Below are the entries; count how many lines contain the word "white" and reply with that number alone.
EXTRACTED RECORDS Block Start
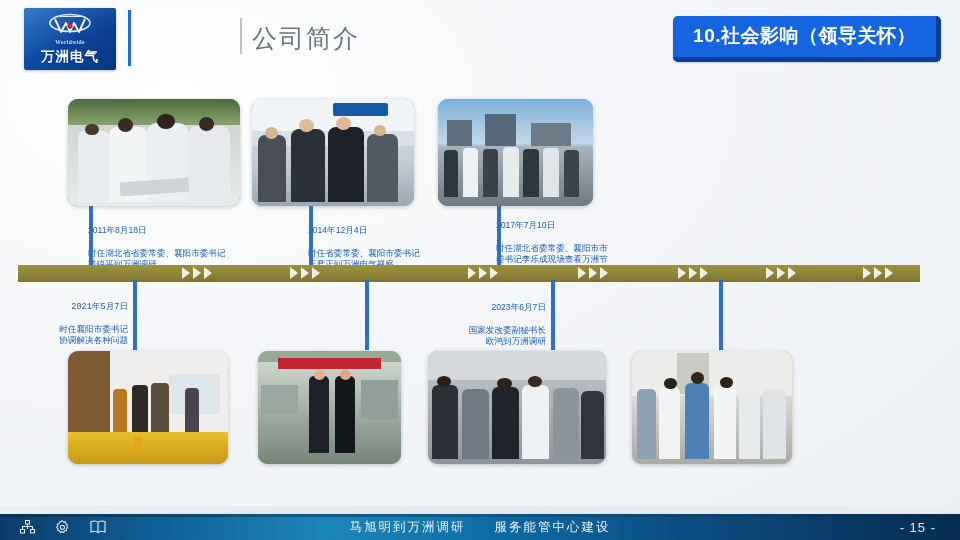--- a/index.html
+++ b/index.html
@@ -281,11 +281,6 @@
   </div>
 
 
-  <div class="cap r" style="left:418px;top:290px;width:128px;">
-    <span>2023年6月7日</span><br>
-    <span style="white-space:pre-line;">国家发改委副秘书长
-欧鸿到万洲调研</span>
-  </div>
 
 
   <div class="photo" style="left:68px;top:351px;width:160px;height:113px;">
EXTRACTED RECORDS Block End
EXTRACTED RECORDS Block Start
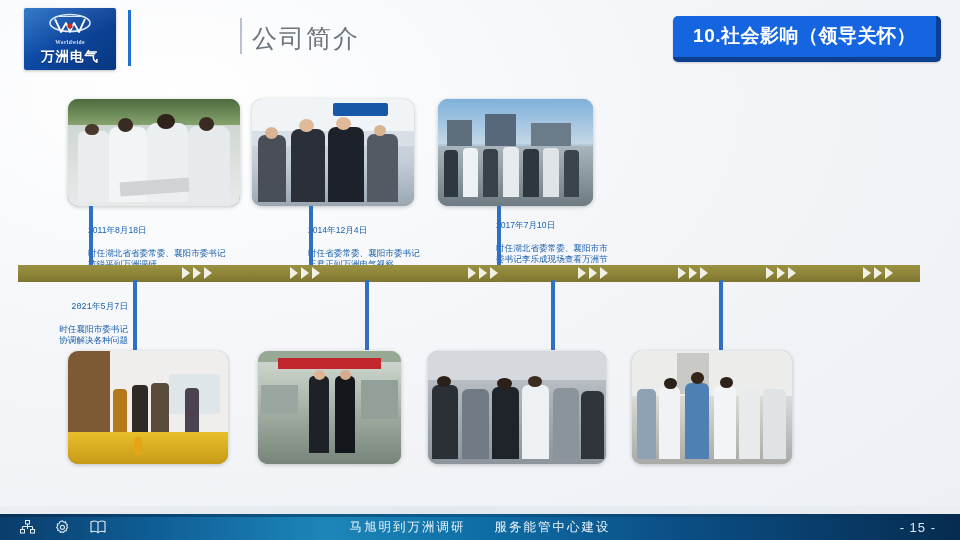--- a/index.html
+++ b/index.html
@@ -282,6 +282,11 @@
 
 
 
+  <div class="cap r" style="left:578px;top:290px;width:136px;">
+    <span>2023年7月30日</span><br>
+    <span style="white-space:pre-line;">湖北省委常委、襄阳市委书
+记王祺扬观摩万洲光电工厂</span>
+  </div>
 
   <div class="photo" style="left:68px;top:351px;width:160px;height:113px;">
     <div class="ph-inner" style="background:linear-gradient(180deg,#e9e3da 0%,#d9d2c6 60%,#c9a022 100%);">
EXTRACTED RECORDS Block End
*WRITTEN ANSWER*.
2